404model_not_foundModel id is not registered.

429rate_limitedPer-key RPM or TPM limit exceeded.

503no_workers_for_modelNo grid worker is currently serving this model.

503model_not_pricedOperator hasn't published a credit_pricing row for this model's tier.

501stream_not_implementedSet stream=false until M2 lands SSE.

Error body

{
  "error": {
    "message": "Insufficient credit balance for this request.",
    "type": "billing_error",
    "code": "insufficient_balance"
  }
}

Rate limits

Rate limits are enforced per API key and expressed in two dimensions: RPM (requests per minute) and TPM (tokens per minute, summed across input + output). Both default to a free-tier ceiling; tiers expand automatically as you top up credits.

When you exceed a limit we return 429 rate_limited with a Retry-After header (seconds). The OpenAI SDKs honour this automatically; for custom clients, back off and retry.
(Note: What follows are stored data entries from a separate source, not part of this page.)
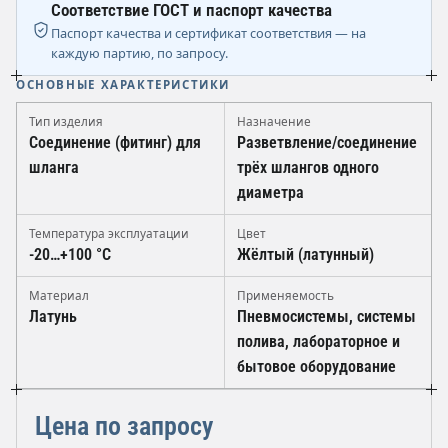
Соответствие ГОСТ и паспорт качества
Паспорт качества и сертификат соответствия — на
каждую партию, по запросу.
ОСНОВНЫЕ ХАРАКТЕРИСТИКИ
Тип изделия
Назначение
Соединение (фитинг) для
Разветвление/соединение
шланга
трёх шлангов одного
диаметра
Температура эксплуатации
Цвет
-20…+100 °C
Жёлтый (латунный)
Материал
Применяемость
Латунь
Пневмосистемы, системы
полива, лабораторное и
бытовое оборудование
Цена по запросу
Sustained 503 no_workers_for_model on a specific model is a capacity signal, not a rate-limit signal — pick a peer model from /models or open an issue so we can route additional providers to it.

Something missing? Drop notes in /logs when a request misbehaves — the x_openalchemy.request_id on the response is what we'll ask for first.